Windsor

Windsor anglers not worried about high toxin levels found in Detroit River fish

A recent study from Michigan's health department showed people who eat fish from the river two or more times each month had twice or even three times the level of mercury and PCBs in their system compared to the average Michigan resident.

'I've been fishing this river since I was five years old and I'm not dead yet'

Anglers are not worried about high levels of contaminates found in Detroit River fish. 1:01

The threat of high toxin levels found in fish swimming around the Detroit River isn't enough of a worry to keep Windsor angler Ron Armstrong from eating whatever he reels in.

"I've been fishing this river since I was five years old and I'm not dead yet," he said.

A recent study from Michigan's state health department showed people who eat fish from the river two or more times each month had twice or even three times the level of mercury and PCBs in their system compared to the average Michigan resident.

But when it comes to the question of whether or not fish pulled from the river are safe to eat, Claire Sanders from the Detroit River Canadian Cleanup said the short answer is "yes."

"It is safe to eat some species from the Detroit River and not so safe to eat others," she explained.

Still, that doesn't mean it's time to pig out on anything aquatic, especially bottom feeders.

"The ones that hang out near the bottom like channel catfish and brown bullhead and carp are not so safe to eat," Sanders added.

A study from Michigan's health department showed people who eat fish from the Detroit River two or more times each month had twice or even three times the level of mercury and PCBs in their system compared to the average Michigan resident. (Nicolas Pham/Radio-Canada)

Despite decades of cleanup efforts, some industrial chemicals from years ago are still floating in the water where fish pick them up and can, in turn, pass them along to humans.

"A lot of them are what we call legacy contaminates," said Sanders. "They came from heavy industry along the river and waste water that wasn't properly treated."

Efforts to clean up the waterway after it was declared an "area of concern" in 1987 have gone a long way, according to Sanders. She called the thriving lake sturgeon population and return of bald eagles to the area signs of better water quality, and pointed out more people are enjoying the river too.

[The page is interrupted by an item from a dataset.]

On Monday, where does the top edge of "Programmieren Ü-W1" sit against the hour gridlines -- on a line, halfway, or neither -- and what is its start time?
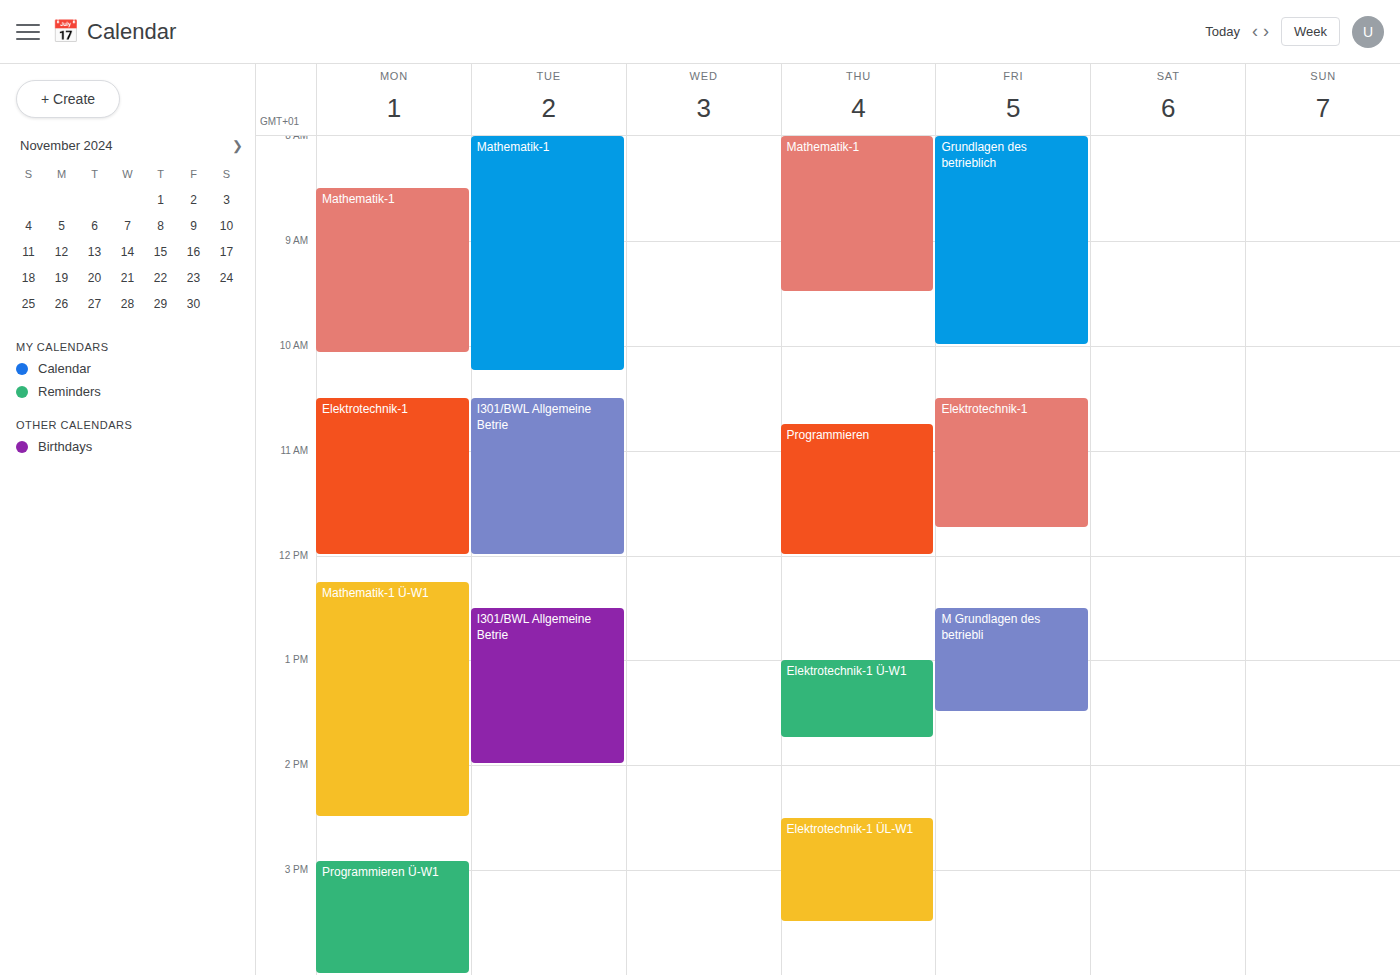
2:55 PM -- neither: 55 minutes below the 2 PM line and 5 minutes above the 3 PM line.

'Everybody down here is eating them'

Among those who have fished the river for years, the danger of potentially deadly toxins didn't really hold water.

Armstrong, who lives across for the water and fishes all spring and summer for "anything that bites" actually credits eating fish from the river as the magic ingredient behind a recent clear cancer test.

Judy Whiteford said she's been throwing a line in the river for 50 years. While she doesn't often eat her catch, she said government limits on the number of fish anglers can take home pretty well ensure people won't ingest too many contaminates. 

"Everybody down here is eating them," she said, gesturing to a broken line of anglers that ran along the waterfront and out of sight.

Judy Whiteford (right), shares a laugh with her granddaughter Blare. The pair have been fishing the Detroit River together for years. (Nicolas Pham/Radio-Canada)

For those who can't resist the taste of fresh fish, Sanders does has a few suggestions for ways to limit the number of toxins they might swallow.

She recommends taking the skin off and removing some of the fat where chemicals could be stored.

"Eating smaller fish is a good strategy too," she said. "They're younger so they haven't had as much time to build up contaminates in their body."